=== Zu erledigende Aufgaben ===
A. Entnimm dem Auszug über die Blockadedrohung Polens und Ungarns wörtlich den Abschnitt von „Polen und Ungarn“ bis einschließlich „nicht starten kann.“.
B. Führe den Auszug über die Blockadedrohung Polens und Ungarns im Anschluss an seinen letzten Satz weiter.

=== Quellenauszug ===
Polen und Ungarn drohen mit Blockade wichtiger EU-Entscheidungen

Vor allem dem mächtigen Chef der nationalkonservativen polnischen Regierungspartei PiS, Jaroslaw Kaczynski, und dem ungarischen Ministerpräsidenten Viktor Orban wurde zuletzt immer wieder vorgeworfen, ihren Einfluss auf die Justiz in unzulässiger Weise auszubauen. "Der Kuschelkurs mit Orban und Kaczynski ist beendet", kommentierte der FDP-Politiker Moritz Körner als Chefverhandler der liberalen Fraktion für das Dossier. Gerade deswegen birgt die Einigung allerdings auch politischen Sprengstoff. Die Regierungen in Ungarn und Polen haben bereits vor längerem mit einer Blockade von wichtigen EU-Entscheidungen zum Gemeinschaftshaushalt gedroht, sollte der Rechtsstaatsmechanismus wirklich eingeführt werden. Dies könnte auch dazu führen, dass das geplante Corona-Konjunkturprogramm der EU nicht starten kann.

Gespeicherte Dateneinträge
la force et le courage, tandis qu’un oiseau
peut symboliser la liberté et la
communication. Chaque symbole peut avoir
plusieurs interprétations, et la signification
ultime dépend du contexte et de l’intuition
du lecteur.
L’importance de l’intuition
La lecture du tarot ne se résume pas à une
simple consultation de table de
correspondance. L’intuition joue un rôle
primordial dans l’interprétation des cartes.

=== Ergebnisse je Aufgabe ===
A.
Polen und Ungarn drohen mit Blockade wichtiger EU-Entscheidungen

Vor allem dem mächtigen Chef der nationalkonservativen polnischen Regierungspartei PiS, Jaroslaw Kaczynski, und dem ungarischen Ministerpräsidenten Viktor Orban wurde zuletzt immer wieder vorgeworfen, ihren Einfluss auf die Justiz in unzulässiger Weise auszubauen. "Der Kuschelkurs mit Orban und Kaczynski ist beendet", kommentierte der FDP-Politiker Moritz Körner als Chefverhandler der liberalen Fraktion für das Dossier. Gerade deswegen birgt die Einigung allerdings auch politischen Sprengstoff. Die Regierungen in Ungarn und Polen haben bereits vor längerem mit einer Blockade von wichtigen EU-Entscheidungen zum Gemeinschaftshaushalt gedroht, sollte der Rechtsstaatsmechanismus wirklich eingeführt werden. Dies könnte auch dazu führen, dass das geplante Corona-Konjunkturprogramm der EU nicht starten kann.

B.
Mechanismus auf Druck der EU-Abgeordneten nachgeschärft

Eine Mehrheit der EU-Staaten hatte Ende September 2020 aber dennoch dafür gestimmt, Verhandlungen mit dem Parlament über den Mechanismus zu beginnen. Auf Druck der Abgeordneten wird das Bestrafungsinstrument nun sogar schärfer werden, als es von der Mehrheit der EU-Staaten angedacht war. So erreichte das Parlament beispielsweise, dass Strafen zeitlich schneller verhängt werden können und dass schon dann gehandelt werden kann, wenn wegen Brüchen der Rechtsstaatlichkeit ein Missbrauch von EU-Mitteln droht. Der ursprünglich auf dem Tisch liegende Vorschlag sah vor, Kürzungen von EU-Finanzhilfen nur dann zu ermöglichen, wenn Verstöße gegen die Rechtsstaatlichkeit "in hinreichend direkter Weise Einfluss" auf die Haushaltsführung und die finanziellen Interessen der Union haben.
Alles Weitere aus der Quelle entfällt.